12-Apr-2014 -- As I was in the south Florida region for the annual meeting of the Association of American Geographers (AAG), an event that attracted 7,000 geographers, and as I had visited a confluence point for nearly every AAG conference since 2003, including a wonderful desert hike in Nevada, a frantic bicycle trip to an apartment complex outside Washington DC, a drive into the woods northeast of Seattle, to a lonely embankment near a ship canal in New Orleans, and to points in many other locations, it was high on my priority all week to somehow visit a confluence while this year's annual meeting took place in Tampa, Florida. I did not have any illusions about breaking away during the conference, as I was quite busy teaching workshops, giving presentations, working in the Esri exhibit, participating in meetings, and learning so much from wonderful long-time colleagues and making new friends from around the world. I knew the only opportunity was to be on the day I left the state.
And so, on the day I was to leave the state, I departed the hotel at 6:00am in a taxi, then rented a car at the Tampa airport, drove to the south and east, and by 9:00am, had visited 27 North 82 West. My flight departing Florida was not scheduled until late afternoon, so not only did I now immediately set sights on 28 North 82 West, but I had time to take a hike in the Florida countryside. I left Port Charlotte, site of 27 North 82 West, driving north on the Kings Highway, 769, to Highway 72. Here, I drove east nearly to Arcadia. As I had not visited Florida in at least 8 years, I thoroughly enjoyed seeing the enormous birds nests at the top of some of the power poles and the fields and houses. I drove north on Highway 661 and stopped, spending 90 minutes walking around one of the lakes at Hardee Lakes County Park. It was not too hot, just a little humid, and the lake, vegetation, and birds were beautiful. Most people there were fishing. Departing the park, I then took Highway 37 north into Lakeland, where the greenery was replaced by urban land use. I stopped at the one and only Panera Drive-thru I have ever seen, and proceeded from there to the north, to cross underneath Polk Highway 570, and turn left.

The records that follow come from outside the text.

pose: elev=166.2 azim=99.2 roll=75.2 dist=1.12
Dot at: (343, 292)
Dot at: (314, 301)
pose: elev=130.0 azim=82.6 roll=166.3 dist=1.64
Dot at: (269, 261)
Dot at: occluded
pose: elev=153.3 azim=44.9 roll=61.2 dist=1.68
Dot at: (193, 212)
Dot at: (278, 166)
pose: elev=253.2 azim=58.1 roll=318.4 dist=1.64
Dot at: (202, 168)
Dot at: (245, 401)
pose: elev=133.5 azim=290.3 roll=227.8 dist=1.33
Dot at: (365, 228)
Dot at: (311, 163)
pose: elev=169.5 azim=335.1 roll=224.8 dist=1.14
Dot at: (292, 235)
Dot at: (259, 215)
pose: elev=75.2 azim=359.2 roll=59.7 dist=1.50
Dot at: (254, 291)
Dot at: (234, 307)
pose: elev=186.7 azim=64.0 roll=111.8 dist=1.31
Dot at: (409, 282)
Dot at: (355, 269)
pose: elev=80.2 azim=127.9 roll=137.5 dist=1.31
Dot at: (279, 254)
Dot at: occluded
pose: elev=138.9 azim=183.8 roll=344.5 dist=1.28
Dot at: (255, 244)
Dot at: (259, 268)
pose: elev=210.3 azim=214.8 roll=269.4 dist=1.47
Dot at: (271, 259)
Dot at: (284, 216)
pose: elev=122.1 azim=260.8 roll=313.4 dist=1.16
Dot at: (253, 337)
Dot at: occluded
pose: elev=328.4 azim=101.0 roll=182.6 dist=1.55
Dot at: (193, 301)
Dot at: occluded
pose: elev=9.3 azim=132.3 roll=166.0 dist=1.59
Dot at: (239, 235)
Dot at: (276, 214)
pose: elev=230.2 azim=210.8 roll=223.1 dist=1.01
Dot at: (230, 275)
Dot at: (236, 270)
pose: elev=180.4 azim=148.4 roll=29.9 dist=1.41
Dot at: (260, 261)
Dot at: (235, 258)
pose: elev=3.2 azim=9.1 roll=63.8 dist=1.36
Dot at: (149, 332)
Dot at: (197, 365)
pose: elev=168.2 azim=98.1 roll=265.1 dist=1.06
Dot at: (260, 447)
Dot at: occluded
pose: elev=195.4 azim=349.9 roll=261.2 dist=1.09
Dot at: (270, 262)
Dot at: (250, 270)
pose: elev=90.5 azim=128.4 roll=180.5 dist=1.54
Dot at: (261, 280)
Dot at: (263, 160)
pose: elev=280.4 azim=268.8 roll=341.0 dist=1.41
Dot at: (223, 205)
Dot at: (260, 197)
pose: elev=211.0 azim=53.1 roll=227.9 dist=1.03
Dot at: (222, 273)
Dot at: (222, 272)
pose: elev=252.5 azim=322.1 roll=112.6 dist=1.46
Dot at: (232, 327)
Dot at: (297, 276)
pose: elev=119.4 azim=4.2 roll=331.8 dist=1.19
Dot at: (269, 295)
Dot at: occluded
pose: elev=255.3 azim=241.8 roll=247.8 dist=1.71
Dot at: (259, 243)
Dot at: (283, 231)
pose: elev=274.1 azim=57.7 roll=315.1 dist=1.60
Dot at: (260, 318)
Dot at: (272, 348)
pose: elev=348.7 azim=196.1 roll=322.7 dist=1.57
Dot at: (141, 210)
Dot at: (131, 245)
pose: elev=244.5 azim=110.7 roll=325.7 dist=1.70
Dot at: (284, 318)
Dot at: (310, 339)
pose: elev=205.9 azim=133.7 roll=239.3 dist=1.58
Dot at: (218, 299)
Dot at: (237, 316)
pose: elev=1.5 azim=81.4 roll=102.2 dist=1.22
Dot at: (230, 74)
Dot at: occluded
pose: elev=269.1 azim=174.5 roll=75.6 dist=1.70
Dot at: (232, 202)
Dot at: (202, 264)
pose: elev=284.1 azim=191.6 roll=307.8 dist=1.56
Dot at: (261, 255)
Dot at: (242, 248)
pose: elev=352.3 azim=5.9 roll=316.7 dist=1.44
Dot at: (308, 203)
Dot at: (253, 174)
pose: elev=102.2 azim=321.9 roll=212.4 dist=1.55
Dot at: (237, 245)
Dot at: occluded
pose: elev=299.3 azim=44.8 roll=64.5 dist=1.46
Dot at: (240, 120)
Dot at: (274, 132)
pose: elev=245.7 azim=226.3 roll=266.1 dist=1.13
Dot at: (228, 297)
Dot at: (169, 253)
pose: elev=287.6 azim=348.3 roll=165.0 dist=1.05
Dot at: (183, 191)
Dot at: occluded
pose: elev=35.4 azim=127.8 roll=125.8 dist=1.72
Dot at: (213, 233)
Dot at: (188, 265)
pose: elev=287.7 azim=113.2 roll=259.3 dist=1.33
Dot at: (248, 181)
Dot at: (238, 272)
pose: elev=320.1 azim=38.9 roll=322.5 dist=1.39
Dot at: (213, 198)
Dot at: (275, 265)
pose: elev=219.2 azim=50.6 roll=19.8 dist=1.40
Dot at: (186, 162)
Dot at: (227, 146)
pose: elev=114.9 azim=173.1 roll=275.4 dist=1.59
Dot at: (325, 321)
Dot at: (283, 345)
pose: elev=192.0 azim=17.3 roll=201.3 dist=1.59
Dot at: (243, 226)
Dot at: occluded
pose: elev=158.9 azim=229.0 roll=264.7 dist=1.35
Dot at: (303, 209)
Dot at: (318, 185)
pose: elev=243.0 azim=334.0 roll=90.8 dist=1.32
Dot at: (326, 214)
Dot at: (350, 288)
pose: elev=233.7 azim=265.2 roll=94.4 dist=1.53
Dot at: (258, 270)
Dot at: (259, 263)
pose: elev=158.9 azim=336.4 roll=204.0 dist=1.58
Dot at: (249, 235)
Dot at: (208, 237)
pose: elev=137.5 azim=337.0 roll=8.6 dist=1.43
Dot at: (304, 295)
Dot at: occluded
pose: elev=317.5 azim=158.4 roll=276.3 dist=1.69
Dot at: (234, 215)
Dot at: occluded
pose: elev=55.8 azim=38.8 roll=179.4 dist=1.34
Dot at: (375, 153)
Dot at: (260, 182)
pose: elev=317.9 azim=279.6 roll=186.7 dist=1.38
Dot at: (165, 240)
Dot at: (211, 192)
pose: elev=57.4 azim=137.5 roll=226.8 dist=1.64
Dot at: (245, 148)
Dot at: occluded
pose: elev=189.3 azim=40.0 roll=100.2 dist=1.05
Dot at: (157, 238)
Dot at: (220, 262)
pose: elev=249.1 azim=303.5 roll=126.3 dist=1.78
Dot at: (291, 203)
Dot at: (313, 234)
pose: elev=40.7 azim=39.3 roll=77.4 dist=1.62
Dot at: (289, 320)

Anticipation building, I was now heading west on the frontage road. This was a one way frontage road, so the most challenging part about this confluence would be to decide which one of the driveways to pull off into, to avoid having to circle back to this point and try again. I also had to take care that nobody was following me and becoming impatient; with me driving slowly so as not to miss the 82nd Meridian. I wanted to find a pull off before the 82nd Meridian appeared. The buildings to the north cleared away and I found myself looking at the fence and the vacant lot beyond that I had studied in previous visitors' narratives. I located a wide spot in the road about 50 meters east of the 82nd Meridian, carefully parked, and checked for oncoming vehicles before stepping out. Gathering supplies, I walked to the 82nd Meridian and took photographs and videos, one video of the confluence, and another one of my walk along the frontage road. The fence was high and clearly meant business, and as I was only 5 meters from the spot, there was no reason to try to find a way around the fence. I contented myself with standing on 82 West. It was just before noon: The temperature stood at 75 F under bright cheery skies, in mid-April, the kind of weather that has in part brought so many people to Lakeland and other communities in Florida. I saw no animals or birds, and certainly no people, as this landscape is ruled entirely by vehicles. Still, it was good to see a little patch of wilderness in the vacant lot where the confluence lay.
This was only my second visit to 82 West; my only other one being one degree south of here, this very morning. I had stood on 28 North three times previously, all in south Texas, far to the west of here. After taking one last look around, I departed the site, driving west to Interstate Highway 4. Still having some time before my flight, I did about 90 minutes of work at the Brandon Public Library, a very nice city library, and then drove to the Tampa International Airport. These two confluence visits were a perfect way to cap a geographic week, and I was able to practice what I preach, namely, to "get out into the field!".